J. Michael McWilliams, M.D., Ellen Meara, Ph.D., Alan M. Zaslavsky, Ph.D., John Z. Ayanian, M.D., M.P.P.
Studies show that uninsured older adults (ages 50 to 64) receive fewer basic clinical services, are more likely to experience health declines, and die at younger ages than insured adults in the same age group. When these individuals enter the Medicare program at 65, they may do so with health complications that require more costly care than if they had been insured before age 65.
In "Use of Health Services by Previously Uninsured Medicare Beneficiaries" (New England Journal of Medicine, July 12, 2007), researchers at Harvard Medical School led by J. Michael McWilliams, M.D., compared the health care use and expenditures of beneficiaries who did and did not have insurance prior to entering Medicare. They found that, among beneficiaries with chronic conditions, the previously uninsured had significantly greater use of physician visits and hospitalization than did previously insured adults.
Legislation to allow older adults to buy into Medicare coverage before age 65 was introduced to Congress in 2005. This coverage may not only improve health outcomes but may also reduce health care use and Medicare expenditures by providing preventive care.
The researchers used nationally representative, longitudinal data from the University of Michigan's Health and Retirement Study to examine the health care use and expenditures of 5,518 adults who were either privately insured or uninsured before entering Medicare. This method allowed for a direct assessment of the effect of insurance coverage before age 65 on adults' subsequent need for health services. All of the data were self-reported.

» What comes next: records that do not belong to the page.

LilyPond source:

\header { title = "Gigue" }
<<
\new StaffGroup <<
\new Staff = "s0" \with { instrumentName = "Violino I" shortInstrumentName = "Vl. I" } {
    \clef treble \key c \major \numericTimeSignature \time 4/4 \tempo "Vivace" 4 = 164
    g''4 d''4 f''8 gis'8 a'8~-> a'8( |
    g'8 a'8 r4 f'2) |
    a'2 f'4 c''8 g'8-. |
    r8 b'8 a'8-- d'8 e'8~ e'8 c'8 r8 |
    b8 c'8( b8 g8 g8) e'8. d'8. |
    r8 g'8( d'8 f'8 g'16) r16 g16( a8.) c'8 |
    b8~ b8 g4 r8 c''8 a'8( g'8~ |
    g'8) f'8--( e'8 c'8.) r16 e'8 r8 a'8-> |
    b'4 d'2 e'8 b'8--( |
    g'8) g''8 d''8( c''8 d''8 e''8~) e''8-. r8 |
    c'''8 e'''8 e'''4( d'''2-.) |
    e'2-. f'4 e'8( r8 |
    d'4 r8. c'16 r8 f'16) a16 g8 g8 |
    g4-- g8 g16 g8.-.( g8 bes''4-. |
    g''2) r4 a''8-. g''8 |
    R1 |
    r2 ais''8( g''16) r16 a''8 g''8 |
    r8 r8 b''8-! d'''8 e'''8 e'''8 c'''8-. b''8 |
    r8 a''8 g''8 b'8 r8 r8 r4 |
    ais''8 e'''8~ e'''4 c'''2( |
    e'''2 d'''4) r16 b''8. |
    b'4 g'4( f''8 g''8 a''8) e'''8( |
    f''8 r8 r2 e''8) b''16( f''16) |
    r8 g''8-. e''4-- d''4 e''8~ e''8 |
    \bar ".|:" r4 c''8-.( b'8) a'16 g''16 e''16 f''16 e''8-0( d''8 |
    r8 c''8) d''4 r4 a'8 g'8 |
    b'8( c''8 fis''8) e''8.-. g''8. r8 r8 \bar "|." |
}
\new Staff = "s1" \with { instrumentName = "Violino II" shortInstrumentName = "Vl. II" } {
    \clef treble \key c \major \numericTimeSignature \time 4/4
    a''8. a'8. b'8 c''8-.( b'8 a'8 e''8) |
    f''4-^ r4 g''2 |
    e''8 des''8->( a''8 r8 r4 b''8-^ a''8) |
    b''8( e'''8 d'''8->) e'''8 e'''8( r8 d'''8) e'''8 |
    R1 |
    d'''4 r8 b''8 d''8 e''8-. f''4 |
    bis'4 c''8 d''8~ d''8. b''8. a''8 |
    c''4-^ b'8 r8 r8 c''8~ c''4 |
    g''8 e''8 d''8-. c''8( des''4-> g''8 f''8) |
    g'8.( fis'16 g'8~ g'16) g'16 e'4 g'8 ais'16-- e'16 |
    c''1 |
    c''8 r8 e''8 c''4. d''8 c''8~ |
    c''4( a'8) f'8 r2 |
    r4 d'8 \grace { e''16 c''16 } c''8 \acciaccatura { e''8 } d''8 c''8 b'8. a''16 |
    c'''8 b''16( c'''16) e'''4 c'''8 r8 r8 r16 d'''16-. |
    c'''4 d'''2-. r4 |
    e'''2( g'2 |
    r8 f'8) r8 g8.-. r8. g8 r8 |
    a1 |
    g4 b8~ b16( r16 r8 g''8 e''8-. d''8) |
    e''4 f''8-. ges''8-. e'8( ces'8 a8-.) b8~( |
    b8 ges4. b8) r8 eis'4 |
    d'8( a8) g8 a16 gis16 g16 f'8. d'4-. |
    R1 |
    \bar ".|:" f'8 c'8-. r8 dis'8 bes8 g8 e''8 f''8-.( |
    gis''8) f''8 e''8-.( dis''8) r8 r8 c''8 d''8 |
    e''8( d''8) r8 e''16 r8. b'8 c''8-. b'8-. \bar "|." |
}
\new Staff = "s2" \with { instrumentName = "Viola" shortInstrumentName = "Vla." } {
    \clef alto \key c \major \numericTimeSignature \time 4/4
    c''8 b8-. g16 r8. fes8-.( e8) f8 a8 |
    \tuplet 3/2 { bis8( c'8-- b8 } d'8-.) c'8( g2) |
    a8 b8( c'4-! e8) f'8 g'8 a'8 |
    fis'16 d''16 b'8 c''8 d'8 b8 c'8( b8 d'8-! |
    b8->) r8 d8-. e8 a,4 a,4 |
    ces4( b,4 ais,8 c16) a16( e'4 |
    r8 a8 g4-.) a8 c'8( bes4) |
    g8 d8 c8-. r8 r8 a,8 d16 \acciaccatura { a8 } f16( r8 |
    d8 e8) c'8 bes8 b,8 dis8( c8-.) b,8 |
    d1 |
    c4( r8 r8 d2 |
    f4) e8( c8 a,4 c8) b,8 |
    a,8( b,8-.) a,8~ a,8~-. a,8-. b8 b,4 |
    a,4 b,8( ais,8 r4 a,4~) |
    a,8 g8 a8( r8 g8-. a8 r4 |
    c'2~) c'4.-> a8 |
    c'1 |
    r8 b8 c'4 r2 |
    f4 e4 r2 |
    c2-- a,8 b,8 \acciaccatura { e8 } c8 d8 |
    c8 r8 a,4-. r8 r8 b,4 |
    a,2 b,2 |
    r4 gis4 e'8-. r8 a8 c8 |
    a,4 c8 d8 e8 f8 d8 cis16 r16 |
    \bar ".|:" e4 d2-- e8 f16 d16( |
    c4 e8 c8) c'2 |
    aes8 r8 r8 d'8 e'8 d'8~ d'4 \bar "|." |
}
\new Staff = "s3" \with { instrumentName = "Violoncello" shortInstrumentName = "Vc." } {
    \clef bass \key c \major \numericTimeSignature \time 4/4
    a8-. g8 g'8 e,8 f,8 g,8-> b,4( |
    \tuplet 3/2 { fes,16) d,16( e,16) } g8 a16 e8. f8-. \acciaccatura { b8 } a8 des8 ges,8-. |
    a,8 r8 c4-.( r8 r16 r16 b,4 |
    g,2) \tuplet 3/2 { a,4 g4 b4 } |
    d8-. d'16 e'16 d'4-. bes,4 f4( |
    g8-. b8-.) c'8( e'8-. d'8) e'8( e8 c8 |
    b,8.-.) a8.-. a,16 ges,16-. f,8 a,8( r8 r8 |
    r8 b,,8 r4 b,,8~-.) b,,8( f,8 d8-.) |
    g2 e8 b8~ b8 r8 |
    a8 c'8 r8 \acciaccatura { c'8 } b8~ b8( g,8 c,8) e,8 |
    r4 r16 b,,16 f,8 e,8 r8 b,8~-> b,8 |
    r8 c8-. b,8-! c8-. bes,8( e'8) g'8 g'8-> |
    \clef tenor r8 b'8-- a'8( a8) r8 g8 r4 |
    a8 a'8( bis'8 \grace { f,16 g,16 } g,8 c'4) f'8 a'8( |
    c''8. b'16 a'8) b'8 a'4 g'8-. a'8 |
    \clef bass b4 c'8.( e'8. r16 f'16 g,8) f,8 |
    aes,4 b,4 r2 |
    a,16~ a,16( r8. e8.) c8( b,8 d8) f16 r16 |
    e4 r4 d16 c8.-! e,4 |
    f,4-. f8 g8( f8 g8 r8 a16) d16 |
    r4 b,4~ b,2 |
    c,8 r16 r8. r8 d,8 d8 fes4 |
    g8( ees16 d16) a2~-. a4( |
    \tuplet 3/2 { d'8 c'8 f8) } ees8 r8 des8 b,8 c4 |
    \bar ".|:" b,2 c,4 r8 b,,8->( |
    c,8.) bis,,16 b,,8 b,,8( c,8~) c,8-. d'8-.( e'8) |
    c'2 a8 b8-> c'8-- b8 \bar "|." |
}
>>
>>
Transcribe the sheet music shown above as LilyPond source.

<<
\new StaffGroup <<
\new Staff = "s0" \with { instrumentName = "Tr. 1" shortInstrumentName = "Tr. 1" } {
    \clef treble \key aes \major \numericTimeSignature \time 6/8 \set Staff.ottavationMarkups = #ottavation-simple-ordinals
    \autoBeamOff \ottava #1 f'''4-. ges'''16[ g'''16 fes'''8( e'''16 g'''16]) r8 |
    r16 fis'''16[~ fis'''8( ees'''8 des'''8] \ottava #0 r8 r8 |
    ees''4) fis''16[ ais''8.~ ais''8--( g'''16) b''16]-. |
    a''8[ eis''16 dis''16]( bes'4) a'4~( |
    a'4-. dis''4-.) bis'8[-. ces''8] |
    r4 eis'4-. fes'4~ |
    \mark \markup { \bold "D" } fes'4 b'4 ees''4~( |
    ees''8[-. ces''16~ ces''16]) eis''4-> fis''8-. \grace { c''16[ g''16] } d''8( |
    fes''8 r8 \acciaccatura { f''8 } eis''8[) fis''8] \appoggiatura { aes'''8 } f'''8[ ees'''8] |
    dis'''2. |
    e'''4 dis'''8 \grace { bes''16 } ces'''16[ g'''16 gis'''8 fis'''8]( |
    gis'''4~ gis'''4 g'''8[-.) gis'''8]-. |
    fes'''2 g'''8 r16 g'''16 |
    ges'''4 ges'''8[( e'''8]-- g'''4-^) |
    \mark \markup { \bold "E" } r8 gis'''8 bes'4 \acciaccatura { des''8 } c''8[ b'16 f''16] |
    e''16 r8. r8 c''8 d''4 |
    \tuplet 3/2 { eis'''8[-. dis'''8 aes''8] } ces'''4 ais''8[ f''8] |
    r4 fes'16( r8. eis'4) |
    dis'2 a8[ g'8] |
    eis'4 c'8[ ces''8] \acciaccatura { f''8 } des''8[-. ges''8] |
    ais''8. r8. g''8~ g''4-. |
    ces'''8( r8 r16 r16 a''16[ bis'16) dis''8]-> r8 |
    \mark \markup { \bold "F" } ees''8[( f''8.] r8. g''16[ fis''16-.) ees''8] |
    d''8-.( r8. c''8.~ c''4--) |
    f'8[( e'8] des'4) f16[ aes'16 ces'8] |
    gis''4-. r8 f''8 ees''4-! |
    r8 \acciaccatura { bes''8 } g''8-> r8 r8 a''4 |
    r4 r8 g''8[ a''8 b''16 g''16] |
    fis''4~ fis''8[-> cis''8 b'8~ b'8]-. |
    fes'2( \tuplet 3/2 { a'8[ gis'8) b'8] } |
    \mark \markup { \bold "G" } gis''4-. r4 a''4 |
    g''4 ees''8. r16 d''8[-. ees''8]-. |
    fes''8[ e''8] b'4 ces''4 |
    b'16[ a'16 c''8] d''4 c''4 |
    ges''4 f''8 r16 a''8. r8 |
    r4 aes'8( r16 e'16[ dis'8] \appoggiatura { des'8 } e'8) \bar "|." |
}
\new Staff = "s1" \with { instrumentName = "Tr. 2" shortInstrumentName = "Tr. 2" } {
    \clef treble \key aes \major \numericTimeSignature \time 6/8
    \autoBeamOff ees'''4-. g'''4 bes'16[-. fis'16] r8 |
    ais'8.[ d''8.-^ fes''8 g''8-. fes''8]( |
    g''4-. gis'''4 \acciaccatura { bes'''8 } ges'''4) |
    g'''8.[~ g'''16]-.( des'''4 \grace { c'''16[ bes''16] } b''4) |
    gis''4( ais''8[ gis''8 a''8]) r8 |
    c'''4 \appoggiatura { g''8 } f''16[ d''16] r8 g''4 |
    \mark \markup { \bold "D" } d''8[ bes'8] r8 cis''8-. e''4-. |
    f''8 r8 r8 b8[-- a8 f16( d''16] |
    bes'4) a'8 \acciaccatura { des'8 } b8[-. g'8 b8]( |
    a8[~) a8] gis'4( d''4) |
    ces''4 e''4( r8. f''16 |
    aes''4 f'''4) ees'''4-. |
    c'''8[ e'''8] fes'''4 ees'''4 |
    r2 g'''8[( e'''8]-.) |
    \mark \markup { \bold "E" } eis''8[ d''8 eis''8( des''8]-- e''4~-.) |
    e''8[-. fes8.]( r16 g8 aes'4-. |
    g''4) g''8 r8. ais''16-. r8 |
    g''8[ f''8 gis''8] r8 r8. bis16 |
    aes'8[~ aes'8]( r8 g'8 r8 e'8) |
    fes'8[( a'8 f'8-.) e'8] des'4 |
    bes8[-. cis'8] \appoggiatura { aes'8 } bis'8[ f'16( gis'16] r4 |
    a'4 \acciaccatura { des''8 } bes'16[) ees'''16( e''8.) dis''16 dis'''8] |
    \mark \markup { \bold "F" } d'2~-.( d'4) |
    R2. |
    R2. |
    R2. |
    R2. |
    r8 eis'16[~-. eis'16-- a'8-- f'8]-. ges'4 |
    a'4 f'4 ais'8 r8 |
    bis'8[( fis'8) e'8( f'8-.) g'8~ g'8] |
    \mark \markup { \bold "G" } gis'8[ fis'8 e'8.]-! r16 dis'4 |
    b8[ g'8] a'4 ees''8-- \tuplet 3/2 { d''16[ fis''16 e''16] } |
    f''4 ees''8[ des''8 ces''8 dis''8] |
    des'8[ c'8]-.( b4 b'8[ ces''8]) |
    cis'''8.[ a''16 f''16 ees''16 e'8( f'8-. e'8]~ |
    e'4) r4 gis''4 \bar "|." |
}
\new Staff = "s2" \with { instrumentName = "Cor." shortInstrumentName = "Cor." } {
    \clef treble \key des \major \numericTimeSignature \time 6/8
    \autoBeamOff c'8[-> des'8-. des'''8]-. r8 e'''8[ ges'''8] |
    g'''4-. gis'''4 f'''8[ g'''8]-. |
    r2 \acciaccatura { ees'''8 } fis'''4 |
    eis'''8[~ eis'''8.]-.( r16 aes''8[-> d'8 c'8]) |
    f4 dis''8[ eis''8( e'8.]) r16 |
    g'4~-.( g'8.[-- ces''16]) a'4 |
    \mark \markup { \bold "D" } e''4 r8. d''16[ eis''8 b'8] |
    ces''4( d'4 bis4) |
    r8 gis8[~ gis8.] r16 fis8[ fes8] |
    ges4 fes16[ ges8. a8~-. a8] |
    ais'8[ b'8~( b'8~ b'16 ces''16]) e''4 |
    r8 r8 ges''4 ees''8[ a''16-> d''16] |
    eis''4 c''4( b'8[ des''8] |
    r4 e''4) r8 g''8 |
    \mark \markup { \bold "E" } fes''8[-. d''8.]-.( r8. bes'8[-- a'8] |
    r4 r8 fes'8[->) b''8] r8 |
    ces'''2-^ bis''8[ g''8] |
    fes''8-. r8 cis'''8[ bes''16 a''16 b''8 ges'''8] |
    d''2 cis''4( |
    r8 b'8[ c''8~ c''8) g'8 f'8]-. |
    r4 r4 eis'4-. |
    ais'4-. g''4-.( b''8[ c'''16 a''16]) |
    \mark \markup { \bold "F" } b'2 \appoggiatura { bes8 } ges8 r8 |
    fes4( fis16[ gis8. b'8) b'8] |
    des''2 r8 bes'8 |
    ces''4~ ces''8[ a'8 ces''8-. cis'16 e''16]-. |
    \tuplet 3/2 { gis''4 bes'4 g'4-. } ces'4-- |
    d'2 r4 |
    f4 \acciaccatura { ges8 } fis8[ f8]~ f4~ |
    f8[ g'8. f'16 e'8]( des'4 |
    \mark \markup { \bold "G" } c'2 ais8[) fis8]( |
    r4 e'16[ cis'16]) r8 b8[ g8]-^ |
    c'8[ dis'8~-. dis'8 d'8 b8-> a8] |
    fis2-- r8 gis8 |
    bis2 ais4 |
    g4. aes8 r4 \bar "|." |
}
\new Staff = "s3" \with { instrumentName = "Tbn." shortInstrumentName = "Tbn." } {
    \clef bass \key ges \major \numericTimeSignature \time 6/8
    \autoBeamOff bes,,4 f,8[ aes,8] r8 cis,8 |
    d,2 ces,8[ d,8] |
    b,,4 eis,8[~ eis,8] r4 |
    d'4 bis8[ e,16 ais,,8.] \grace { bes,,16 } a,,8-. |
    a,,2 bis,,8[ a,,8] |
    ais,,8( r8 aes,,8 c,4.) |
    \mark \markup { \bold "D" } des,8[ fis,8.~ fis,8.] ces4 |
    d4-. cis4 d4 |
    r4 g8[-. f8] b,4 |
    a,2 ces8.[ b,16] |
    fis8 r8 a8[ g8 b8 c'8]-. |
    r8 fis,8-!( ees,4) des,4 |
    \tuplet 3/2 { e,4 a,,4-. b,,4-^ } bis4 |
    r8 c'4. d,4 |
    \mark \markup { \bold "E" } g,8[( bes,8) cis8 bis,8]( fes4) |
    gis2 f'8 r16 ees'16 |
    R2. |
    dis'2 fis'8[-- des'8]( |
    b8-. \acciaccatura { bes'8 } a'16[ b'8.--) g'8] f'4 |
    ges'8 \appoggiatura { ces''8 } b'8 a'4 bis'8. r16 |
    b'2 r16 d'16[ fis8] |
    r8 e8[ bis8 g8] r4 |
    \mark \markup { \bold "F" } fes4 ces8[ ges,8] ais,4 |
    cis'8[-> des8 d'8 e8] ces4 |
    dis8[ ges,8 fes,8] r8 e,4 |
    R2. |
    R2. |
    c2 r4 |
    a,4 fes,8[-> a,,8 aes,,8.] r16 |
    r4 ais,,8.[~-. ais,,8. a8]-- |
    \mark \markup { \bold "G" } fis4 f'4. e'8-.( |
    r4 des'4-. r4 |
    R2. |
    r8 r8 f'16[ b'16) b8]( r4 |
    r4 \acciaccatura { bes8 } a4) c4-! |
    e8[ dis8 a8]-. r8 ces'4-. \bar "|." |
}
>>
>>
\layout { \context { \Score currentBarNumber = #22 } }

A high proportion of older adults lacked health insurance for some period. Of the 5,158 adults, 3,773 (73%) had continuous private coverage before Medicare, while 1,385 (27%) were uninsured for some time between ages 59 and 65. Older adults also had a high incidence of chronic conditions: more than half of the study cohort (57%) had been diagnosed with hypertension, diabetes, heart disease, or stroke before age 65. Uninsured older adults with chronic conditions are at high risk for costly—and preventable—health complications.
Among all adults surveyed, uninsured adults reported significantly fewer doctor visits and hospital stays than did insured adults before age 65 and slightly, but not significantly, more visits and admissions after age 65.
When they focused on the chronically ill population, however, the researchers discovered some striking results. Among adults with hypertension, diabetes, heart disease, or stroke diagnosed before age 65, previously uninsured adults reported significantly greater increases in the numbers of doctor visits and hospitalizations under Medicare than did previously insured adults. They also reported higher total medical expenditures. In analyses adjusted for supplemental and prescription drug coverage, previously uninsured adults with these conditions reported more doctor visits, more hospitalizations, and higher total medical expenditures from ages 65 to 72, compared with previously insured adults.
There were not significant differential increases in use of health services or costs found among the 2,207 adults without these conditions.
"The longitudinal effects of being uninsured were concentrated among near-elderly adults with cardiovascular disease or diabetes," the authors note. "Suboptimal control of high blood pressure and glucose and cholesterol levels can cause life-threatening complications such as myocardial infarction or stroke and major chronic ailments such as kidney disease and congestive heart failure, thereby increasing the need for costly hospitalizations, ambulatory care, procedures, and medications."
These results suggest that providing health insurance coverage for uninsured adults in late middle age may improve their health outcomes and reduce their health care use and spending after age 65. Indeed, providing older adults with access to appropriate care to manage their conditions could help offset the costs of expanding coverage and produce long-term cost savings for the Medicare program.
As the U.S. population ages, and as private coverage become less affordable, the number of uninsured older adults may increase substantially. Providing insurance coverage for uninsured adults in late middle age may improve their health outcomes, reduce their health care use and spending between ages 65 and 72, and ultimately help to offset the costs of expanding coverage.